As per the wish of Roland, here is a tail-recursive solution:

 <xsl:template name="replace">
  <xsl:param name="ptext"/>
  <xsl:param name="ppattern"/>
  <xsl:param name="preplacement"/>

  <xsl:choose>
     <xsl:when test="not(contains($ptext, $ppattern))">
      <xsl:value-of select="$ptext"/>
     </xsl:when>
     <xsl:otherwise>
       <xsl:value-of select="substring-before($ptext, $ppattern)"/>
       <xsl:value-of select="$preplacement"/>
       <xsl:call-template name="replace">
         <xsl:with-param name="ptext"
           select="substring-after($ptext, $ppattern)"/>
         <xsl:with-param name="ppattern" select="$ppattern"/>
         <xsl:with-param name="preplacement" select="$preplacement"/>
       </xsl:call-template>
     </xsl:otherwise>
  </xsl:choose>
 </xsl:template>

Note that the recursive call is the last instruction in the template -- this is what makes it tail-recursive. The property of being tail-recursive allows a smart XSLT processor (such as Saxon or .NET XslCompiledTransform) to optimize the code, replacing the recursion with simple iteration.

Such code will not end up with a stack-overflow exception even when the "nesting" of calls is millions, whereas non-tail-recursive (and recursive) code typically raises this stack-overflow at a depth of about 1000 nested calls (this really depends on the amount of the available memory).

◆ **Available records**
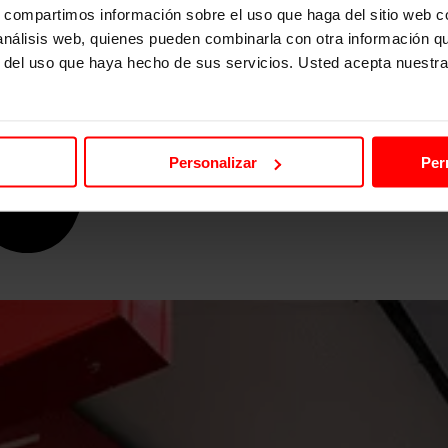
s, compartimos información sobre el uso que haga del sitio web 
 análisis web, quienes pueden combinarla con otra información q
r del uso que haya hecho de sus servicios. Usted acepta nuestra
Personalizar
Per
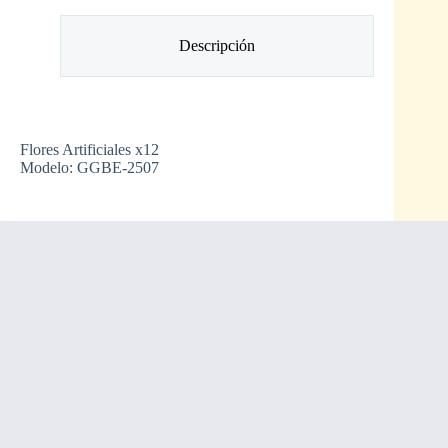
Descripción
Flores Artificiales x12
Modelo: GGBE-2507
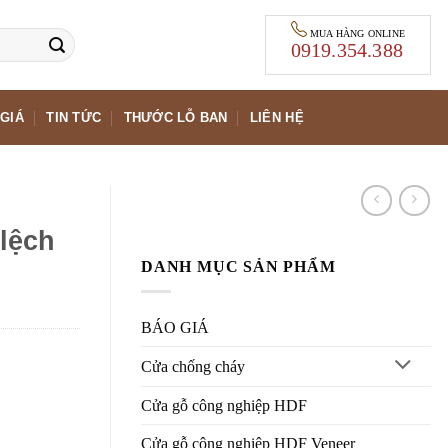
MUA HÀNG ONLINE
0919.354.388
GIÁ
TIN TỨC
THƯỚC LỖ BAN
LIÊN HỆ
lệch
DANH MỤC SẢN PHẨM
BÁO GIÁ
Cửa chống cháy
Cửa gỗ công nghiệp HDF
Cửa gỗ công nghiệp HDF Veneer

==

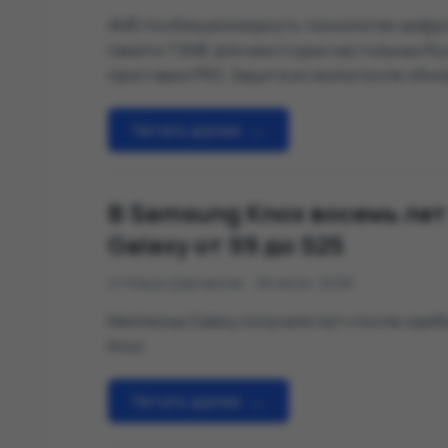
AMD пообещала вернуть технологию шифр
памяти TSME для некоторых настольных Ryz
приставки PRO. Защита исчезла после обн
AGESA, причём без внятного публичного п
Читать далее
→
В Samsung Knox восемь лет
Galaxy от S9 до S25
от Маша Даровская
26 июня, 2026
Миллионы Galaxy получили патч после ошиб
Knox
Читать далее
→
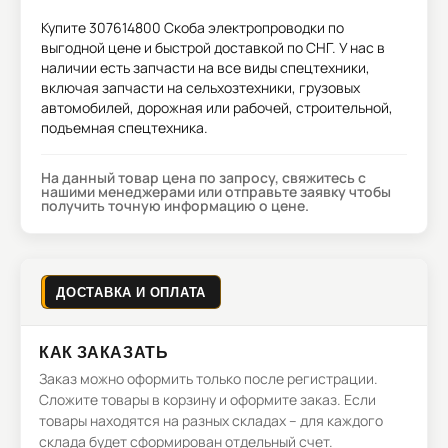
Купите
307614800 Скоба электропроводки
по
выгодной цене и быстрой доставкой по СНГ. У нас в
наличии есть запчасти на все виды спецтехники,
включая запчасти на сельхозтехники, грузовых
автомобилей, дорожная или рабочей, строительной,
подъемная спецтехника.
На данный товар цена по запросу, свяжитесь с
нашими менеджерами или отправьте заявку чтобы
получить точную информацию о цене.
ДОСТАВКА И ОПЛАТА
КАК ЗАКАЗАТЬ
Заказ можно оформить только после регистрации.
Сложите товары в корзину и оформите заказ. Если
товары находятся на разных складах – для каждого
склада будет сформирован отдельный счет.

◆ **Assignment 1**
According to the text on tail recursion, why can a smart XSLT processor run the replace template without a stack overflow even with millions of nested calls?
◆ **Assignment 2**
From the listing, repeat the part that opens with the line containing "Descripción" and closes with the line containing "Modelo: GGBE-2507".

◆ **Your solution 1**
The recursive call is the last instruction in the template, which makes it tail-recursive. That property lets a processor such as Saxon or .NET XslCompiledTransform replace the recursion with simple iteration.

◆ **Your solution 2**
Descripción
Flores Artificiales x12
Modelo: GGBE-2507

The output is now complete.